As I noted in the Quinnipiac Health Law Journal, in Cuomo’s actions he came across no better than Texas Republican Lt. Gov. Dan Patrick, who infamously made the utilitarian argument last March that seniors should be willing to die so the economy would not be hindered by pandemic restrictions.

Rivaling former New Yorker Donald Trump in his hubris, Cuomo was peddling a “New York Tough” poster lauding his own performance even as nursing home residents were dying. He later published a book on “leadership lessons” that omitted a lesson in what some might consider negligent homicide: His administration, in a since-rescinded March 25, 2020 directive, forced nursing homes to take COVID-positive hospital patients into a setting where Cuomo himself said the virus spread like “fire through dry grass.”

Last July Cuomo’s Department of Health put out a report exonerating his administration for the deaths caused by his directive, and it was no surprise the accompanying press release featured praise from two hospital executives.

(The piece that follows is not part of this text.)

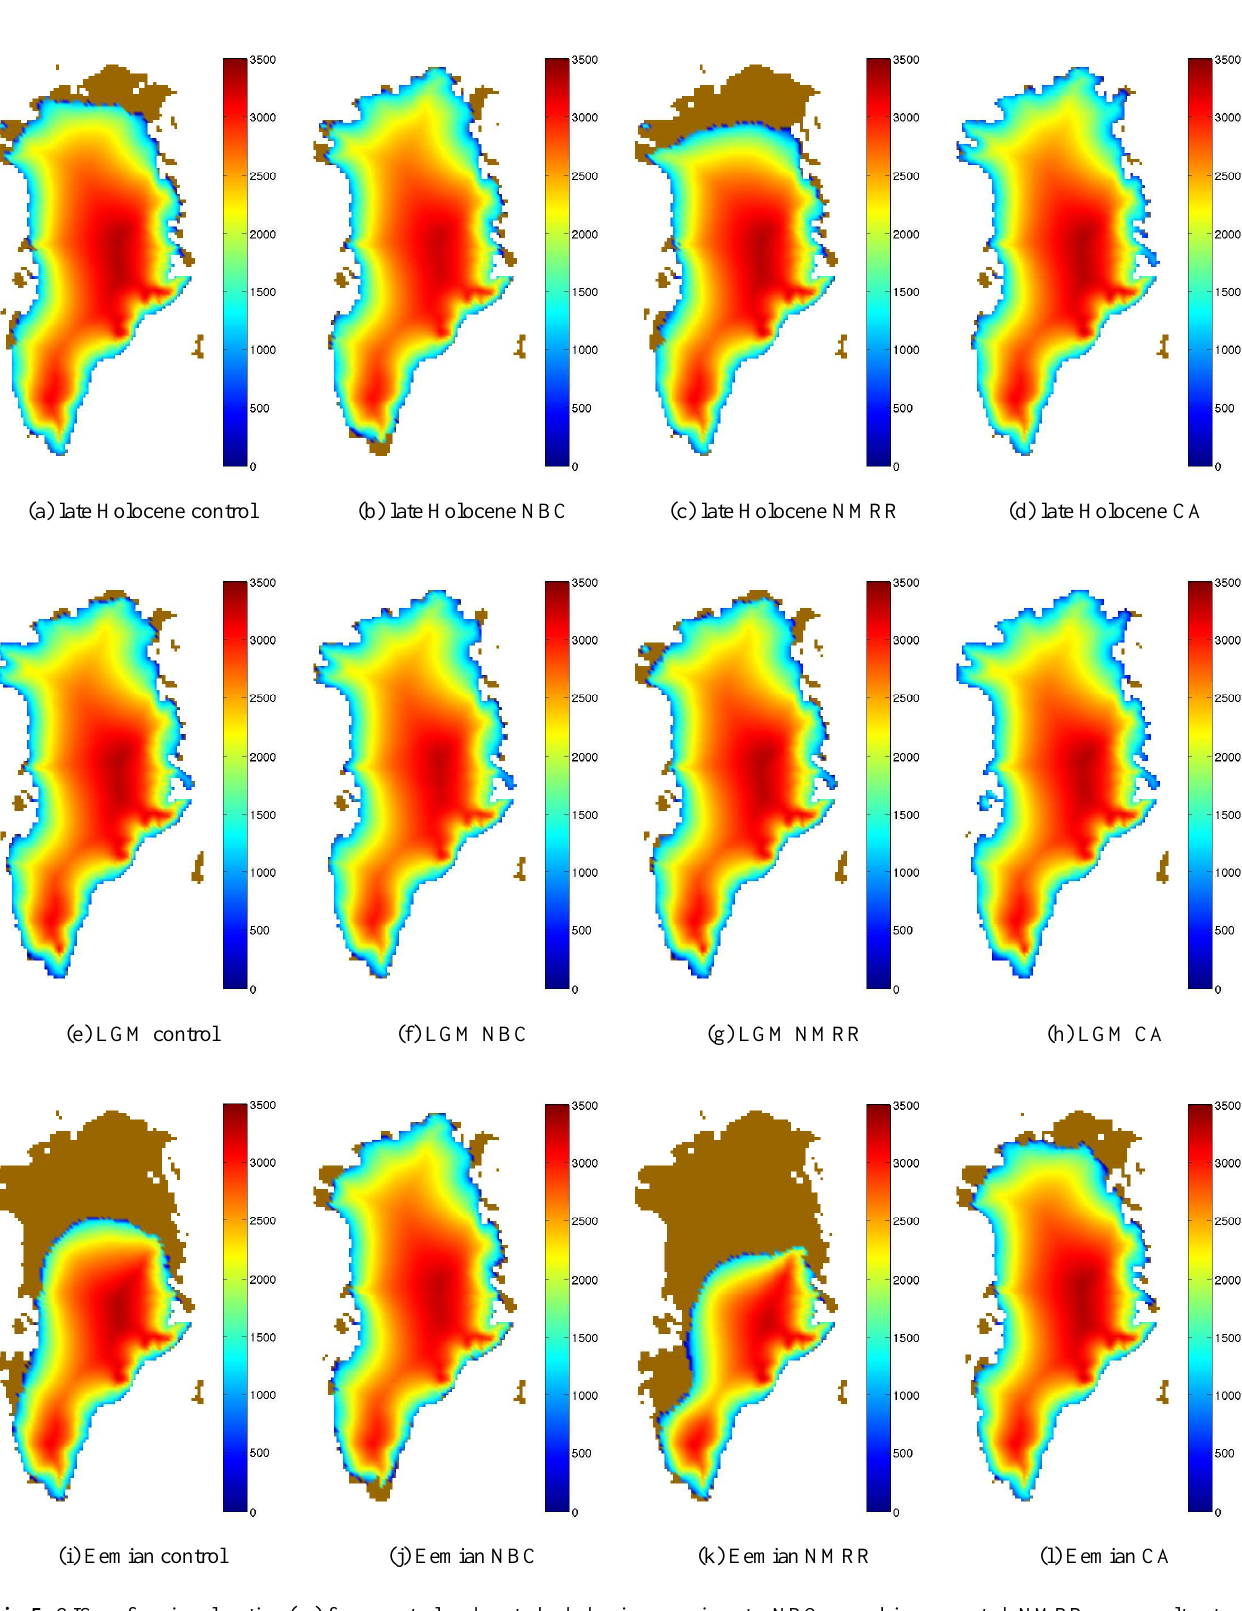
Fig. 8: GIS surface ice elevation (m) from control and perturbed physics experiments. NBC=non-bias-corrected, NMRR=non-meltwater-retention or refreezing, CA=constant albedo.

Hospitals, after all, were the beneficiaries of booting several thousand of their infected patients into nursing homes.  Further, the methodology of the report was laughable.  Among other things, the report blamed workers alone for spreading the virus and did not address to what degree forcing admission of infected patients contributed to deaths and suffering.

Now the truth is out there, thanks to investigative journalism and a report put out by New York Attorney General Letitia James proving the state dramatically understated the number of nursing home deaths – a revelation Cuomo flippantly responded to by stating it did not matter which setting people died in from COVID-19. Perhaps the truth mattered to the health officials fleeing Cuomo’s administration. And the facts matter to those left bereft by the deaths of loved ones in nursing homes that Cuomo’s budgets so long knowingly underfunded even before his COVID-19 admission directive turned them into killing fields.

A flailing Cuomo, having previously blamed nursing home workers for spreading the virus, has now focused on those owning nursing homes – promising to limit profits.  What profits? COVID-19 has decimated the sector. For nursing homes, even before the pandemic, the March 2020 annual report to Congress by the Medicare Payment Advisory Commission noted that “[f]or the first year since 2000, the total margin . . . was slightly negative in 2018 (–0.3 percent).”  Why?  Because of governors like Cuomo, who dictate “state policies regarding the level of Medicaid payments[.]” 

In November 2019, union members and providers alike joined forces to “blast” a unilateral Cuomo Administration nursing home cut amounting to $352 million a year.  Now New York Senate Democrats are touting legislation requiring “nursing homes to spend at least 70% of a facility’s revenue on direct patient care.”  That should be confined to Medicaid revenue in a state that so egregiously underfunds care already.  In a state like Washington, where the weighted average Medicaid rate is posted online, 65% of the current Medicaid rate goes to a direct care component alone, and surely costs such as food, and wages for dietary, housekeeping, and maintenance staff are part of care too. 

Those who are neglected by state payments include not only the residents of nursing homes, but a frontline caregiving workforce that, data shows, is 92% women – predominantly women of color.  Having been marginalized and seen their wages compressed by Cuomo, and his legislative allies, they suffered the further indignity of being blamed by him entirely for the deaths of their wards caused by his actions.

Finally, to recognize Cuomo’s failings regarding COVID-19 is not to exonerate President Trump for his own egregious failings, as Cuomo’s apologists have suggested.  The critical difference is only Andrew Cuomo still holds office.

Brendan Williams is the president/CEO of the New Hampshire Health Care Association and author of “Left for Dead: Nursing Home Care Amidst the COVID-19 Pandemic” in the Quinnipiac Health Law Journal.